* _Supplied data_
..............................

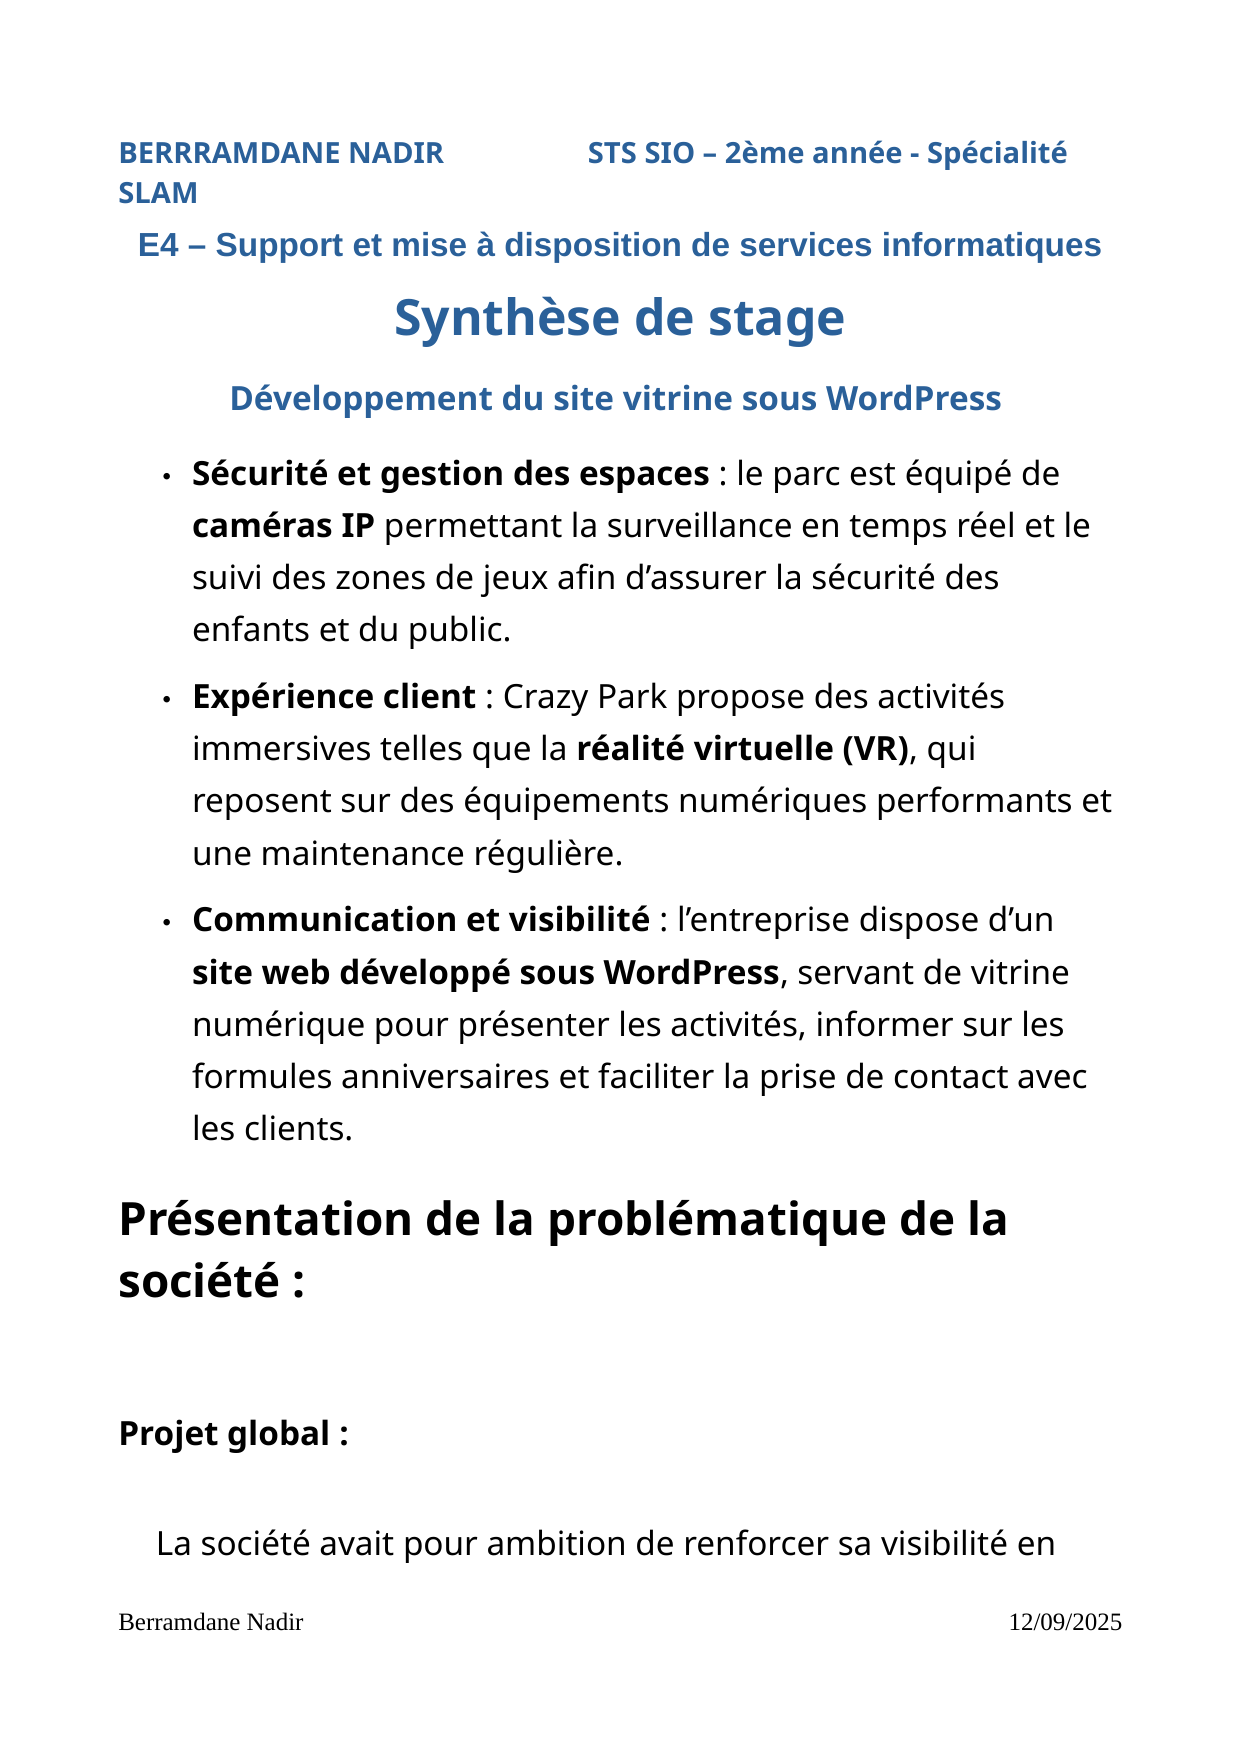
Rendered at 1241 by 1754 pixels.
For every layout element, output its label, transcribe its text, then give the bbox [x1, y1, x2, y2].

text Projet global : [118, 1410, 1122, 1455]
list Sécurité et gestion des espaces : le parc est équipé de caméras IP permettant la surveillance en temps réel et le suivi des zones de jeux afin d’assurer la sécurité des enfants et du public. [162, 449, 1122, 652]
text La société avait pour ambition de renforcer sa visibilité en [118, 1474, 1122, 1565]
subtitle Présentation de la problématique de la société : [118, 1186, 1122, 1311]
list Expérience client : Crazy Park propose des activités immersives telles que la réalité virtuelle (VR), qui reposent sur des équipements numériques performants et une maintenance régulière. [162, 673, 1122, 875]
list Communication et visibilité : l’entreprise dispose d’un site web développé sous WordPress, servant de vitrine numérique pour présenter les activités, informer sur les formules anniversaires et faciliter la prise de contact avec les clients. [162, 896, 1122, 1150]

..............................

* _Stated task_
Return every item above word for word, leaving out the picture.

* _Solution to the problem_
Rendered at 1241 by 1754 pixels.
For every layout element, output its label, transcribe its text, then give the bbox [x1, y1, x2, y2].

text Projet global : [118, 1410, 1122, 1455]
list Sécurité et gestion des espaces : le parc est équipé de caméras IP permettant la surveillance en temps réel et le suivi des zones de jeux afin d’assurer la sécurité des enfants et du public. [162, 449, 1122, 652]
text La société avait pour ambition de renforcer sa visibilité en [118, 1474, 1122, 1565]
subtitle Présentation de la problématique de la société : [118, 1186, 1122, 1311]
list Expérience client : Crazy Park propose des activités immersives telles que la réalité virtuelle (VR), qui reposent sur des équipements numériques performants et une maintenance régulière. [162, 673, 1122, 875]
list Communication et visibilité : l’entreprise dispose d’un site web développé sous WordPress, servant de vitrine numérique pour présenter les activités, informer sur les formules anniversaires et faciliter la prise de contact avec les clients. [162, 896, 1122, 1150]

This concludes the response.